Der Deutsche Bundestag wird gerne mit einer kleinen Stadt verglichen: Wie eine solche hat er mehr als 6.000 Einwohner, eine Bibliothek und ein Archiv. Die Verpflegung für die Bewohner wird von Kantinen und Restaurants geliefert. Während die Eltern arbeiten, spielen die Sprösslinge im Kindergarten. Oft kommen Besucher hierher: Manche wollen nur einen staunenden Blick auf die Architektur werfen, andere kommen von weit her, um zu erfahren, wie diese "Kleinstadt" arbeitet und organisiert ist.
Wie in jeder Kleinstadt müssen auch im Bundestag besondere Ereignisse genauso organisiert werden wie die tägliche Routine. Dafür gibt es den Ältestenrat, wo sich Bundestagspräsident Norbert Lammert, die Vizepräsidenten und 23 Vertreter der Fraktionen treffen. Hier wird auf der einen Seite über Themen diskutiert, die den Deutschen Bundestag als Parlament betreffen. Zum Beispiel, wie die Tagesordnung des Bundestages aussehen soll. Auf der anderen Seite spricht man über Dinge, die den Deutschen Bundestag als "Kleinstadt" angehen.
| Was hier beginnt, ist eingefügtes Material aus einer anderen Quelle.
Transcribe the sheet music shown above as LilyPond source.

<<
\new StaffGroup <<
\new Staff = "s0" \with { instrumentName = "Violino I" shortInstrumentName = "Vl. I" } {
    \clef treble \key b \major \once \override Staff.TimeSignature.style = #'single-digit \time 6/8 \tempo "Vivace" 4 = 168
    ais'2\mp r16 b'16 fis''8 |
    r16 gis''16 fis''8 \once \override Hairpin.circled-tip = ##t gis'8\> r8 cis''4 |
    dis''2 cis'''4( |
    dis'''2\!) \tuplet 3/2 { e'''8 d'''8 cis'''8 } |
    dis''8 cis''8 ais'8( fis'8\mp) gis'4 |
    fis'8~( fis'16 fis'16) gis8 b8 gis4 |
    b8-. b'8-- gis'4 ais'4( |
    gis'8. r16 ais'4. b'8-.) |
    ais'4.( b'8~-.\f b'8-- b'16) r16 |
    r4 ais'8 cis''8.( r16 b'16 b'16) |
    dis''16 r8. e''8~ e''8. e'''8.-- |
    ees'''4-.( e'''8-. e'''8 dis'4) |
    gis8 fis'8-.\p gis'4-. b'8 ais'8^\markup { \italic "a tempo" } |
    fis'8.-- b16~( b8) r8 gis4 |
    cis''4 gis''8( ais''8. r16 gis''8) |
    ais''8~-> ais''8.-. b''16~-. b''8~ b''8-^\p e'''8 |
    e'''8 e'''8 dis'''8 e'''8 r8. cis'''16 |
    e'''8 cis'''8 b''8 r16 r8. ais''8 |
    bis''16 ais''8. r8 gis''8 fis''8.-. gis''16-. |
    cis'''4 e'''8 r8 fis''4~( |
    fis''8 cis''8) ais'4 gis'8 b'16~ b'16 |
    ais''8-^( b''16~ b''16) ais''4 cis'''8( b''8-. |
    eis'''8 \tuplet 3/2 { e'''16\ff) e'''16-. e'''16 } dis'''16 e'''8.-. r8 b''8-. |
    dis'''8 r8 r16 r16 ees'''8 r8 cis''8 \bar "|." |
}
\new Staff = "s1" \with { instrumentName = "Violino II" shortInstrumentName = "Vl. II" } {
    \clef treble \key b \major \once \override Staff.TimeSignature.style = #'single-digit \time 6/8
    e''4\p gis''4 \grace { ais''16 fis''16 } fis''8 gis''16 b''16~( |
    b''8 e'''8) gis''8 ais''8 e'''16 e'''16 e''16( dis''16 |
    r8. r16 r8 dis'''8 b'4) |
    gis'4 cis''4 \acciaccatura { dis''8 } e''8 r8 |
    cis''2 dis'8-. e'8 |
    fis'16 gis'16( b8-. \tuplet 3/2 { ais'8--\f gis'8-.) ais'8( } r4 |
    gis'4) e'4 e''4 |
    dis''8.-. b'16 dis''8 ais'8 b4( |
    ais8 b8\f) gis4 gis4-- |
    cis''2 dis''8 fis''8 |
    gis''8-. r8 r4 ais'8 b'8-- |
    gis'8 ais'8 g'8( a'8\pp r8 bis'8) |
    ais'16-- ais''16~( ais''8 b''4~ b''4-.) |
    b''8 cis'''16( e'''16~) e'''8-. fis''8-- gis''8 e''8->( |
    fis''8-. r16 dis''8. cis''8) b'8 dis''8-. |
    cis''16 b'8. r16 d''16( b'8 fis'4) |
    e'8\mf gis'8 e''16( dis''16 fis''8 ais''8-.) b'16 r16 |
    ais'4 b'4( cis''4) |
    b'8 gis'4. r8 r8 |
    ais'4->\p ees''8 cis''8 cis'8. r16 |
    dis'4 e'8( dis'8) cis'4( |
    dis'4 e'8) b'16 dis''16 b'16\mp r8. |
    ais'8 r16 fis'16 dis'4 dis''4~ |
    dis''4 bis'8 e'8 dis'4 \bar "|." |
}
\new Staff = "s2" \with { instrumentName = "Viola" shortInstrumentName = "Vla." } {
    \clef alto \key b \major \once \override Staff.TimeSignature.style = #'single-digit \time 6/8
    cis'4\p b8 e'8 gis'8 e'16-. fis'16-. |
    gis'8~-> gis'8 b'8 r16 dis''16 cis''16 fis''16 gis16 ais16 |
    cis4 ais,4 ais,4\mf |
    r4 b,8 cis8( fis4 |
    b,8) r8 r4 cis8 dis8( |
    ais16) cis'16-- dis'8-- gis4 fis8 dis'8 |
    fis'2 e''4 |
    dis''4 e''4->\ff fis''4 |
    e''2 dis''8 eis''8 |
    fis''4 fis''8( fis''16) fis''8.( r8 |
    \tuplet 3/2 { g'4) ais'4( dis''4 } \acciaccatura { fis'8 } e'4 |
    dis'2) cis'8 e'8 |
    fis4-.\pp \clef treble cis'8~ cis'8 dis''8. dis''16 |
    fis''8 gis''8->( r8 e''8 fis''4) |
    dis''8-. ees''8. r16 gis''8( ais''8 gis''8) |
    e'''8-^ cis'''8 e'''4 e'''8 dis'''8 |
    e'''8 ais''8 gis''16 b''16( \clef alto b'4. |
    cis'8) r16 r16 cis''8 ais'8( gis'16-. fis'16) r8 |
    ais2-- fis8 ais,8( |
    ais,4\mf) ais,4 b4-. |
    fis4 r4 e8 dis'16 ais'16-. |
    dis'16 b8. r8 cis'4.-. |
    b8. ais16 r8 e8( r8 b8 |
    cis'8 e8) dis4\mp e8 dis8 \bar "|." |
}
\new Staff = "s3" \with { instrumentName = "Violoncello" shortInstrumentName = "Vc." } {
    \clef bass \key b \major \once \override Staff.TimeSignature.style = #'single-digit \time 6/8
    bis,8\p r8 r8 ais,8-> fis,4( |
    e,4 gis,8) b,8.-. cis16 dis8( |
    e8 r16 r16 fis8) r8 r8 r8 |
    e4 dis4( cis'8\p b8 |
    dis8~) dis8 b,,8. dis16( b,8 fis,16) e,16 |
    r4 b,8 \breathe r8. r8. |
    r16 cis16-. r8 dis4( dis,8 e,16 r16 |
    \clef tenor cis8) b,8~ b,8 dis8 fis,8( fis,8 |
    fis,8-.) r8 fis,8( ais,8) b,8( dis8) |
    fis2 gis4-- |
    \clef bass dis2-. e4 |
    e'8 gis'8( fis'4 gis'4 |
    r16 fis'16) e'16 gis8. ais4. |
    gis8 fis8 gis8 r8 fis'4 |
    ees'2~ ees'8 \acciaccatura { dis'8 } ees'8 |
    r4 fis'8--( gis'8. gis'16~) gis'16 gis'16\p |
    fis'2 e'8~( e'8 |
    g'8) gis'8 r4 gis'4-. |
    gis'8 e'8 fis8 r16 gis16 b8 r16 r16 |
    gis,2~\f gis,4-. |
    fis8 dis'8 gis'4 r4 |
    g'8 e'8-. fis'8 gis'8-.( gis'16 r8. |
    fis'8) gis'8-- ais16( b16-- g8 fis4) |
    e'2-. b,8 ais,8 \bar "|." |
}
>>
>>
Dafür gibt es verschiedene Ausschüsse im Ältestenrat, so zum Beispiel die "Kommission für Innere Angelegenheiten" (IK). Als Bundestagsvizepräsidentin sitzt Gerda Hasselfeldt dem Gremium vor. Sie ist Abgeordnete der CSU, aber das ist für die Arbeit in der Kommission weniger wichtig als bei Bundestagsdebatten oder im Wahlkampf. In der Inneren Kommission sei die Zusammenarbeit "über Fraktionsgrenzen hinweg sehr kollegial", sagt sie. Etwa vier- bis fünfmal im Jahr kommt die Kommission zusammen, um unter anderem aktuelle Fragen rund um Bibliothek und Archiv, Kantinen und Restaurants, das Besucherprogramm und die internationalen Austauschprogramme zu besprechen. Bundestagsereignisse werden hier geplant, wie der "Tag der Ein- und Ausblicke", zu dem am 14. September mehr als 24.000 Besucher kamen - oder auch das Programm des Bundestages zum "Tag der Einheit" am 3. Oktober in Hamburg.
Besonders liegen Gerda Hasselfeldt alle Aktivitäten am Herzen, bei denen es um die Arbeit mit Jugendlichen geht. "Ich habe ein Faible für junge Leute", sagt sie. Als Vorsitzende der Inneren Kommission bricht sie bald nach Israel auf, um die israelischen Teilnehmer für das Internationale Parlaments-Stipendium (IPS) auszuwählen. Aus 28 Ländern kommen die jungen Akademiker inzwischen, die die Arbeit des Deutschen Bundestages kennenlernen möchten. "Wir hoffen, dass sie später wichtige Positionen in Politik, Wirtschaft oder den Medien ihres Landes bekleiden", sagt Hasselfeldt. Nächstes Jahr werden das erste Mal auch Hochschulabsolventen aus dem Kosovo und Montenegro dabei sein: Aus Staaten mit einem noch jungen Parlament, deren junge Bürger sich im Bundestag vielleicht einige Anregungen für die Arbeit in ihrem Heimatland holen.
Während das deutsche Parlament gerade in neuen Demokratien in Ost- und Mitteleuropa ein "hohes Ansehen" genießt, wie Hasselfeldt bei ihren Begegnungen erfährt, hat das Interesse junger Deutscher für Politik in den vergangenen zehn Jahren abgenommen. Eine aktuelle Studie des Allensbach-Institutes dokumentiert das.
Wie die anderen Mitglieder des Bundestagspräsidiums sieht es Gerda Hasselfeldt als wichtige Aufgabe an, etwas gegen diese Verdrossenheit zu tun. Gelegenheit dazu bieten mehrere Programme: Beim Planspiel "Jugend und Parlament" werden jedes Jahr 300 Jugendliche nach Berlin eingeladen, um als fiktive Abgeordnete die parlamentarische Arbeit kennenzulernen. Für Kinder und Jugendliche hat der Bundestag mit kuppelkucker.de und mitmischen.de spezielle Internet-Seiten eingerichtet.
Doch Gerda Hasselfeldt weiß, dass persönliche Begegnungen - gerade für junge Menschen - eine besondere Gelegenheit bleiben, um mögliche Vorbehalte gegen Politik abzubauen: "Wenn Schülergruppen aus meinem Wahlkreis zu Besuch kommen, diskutiere ich immer persönlich mit ihnen."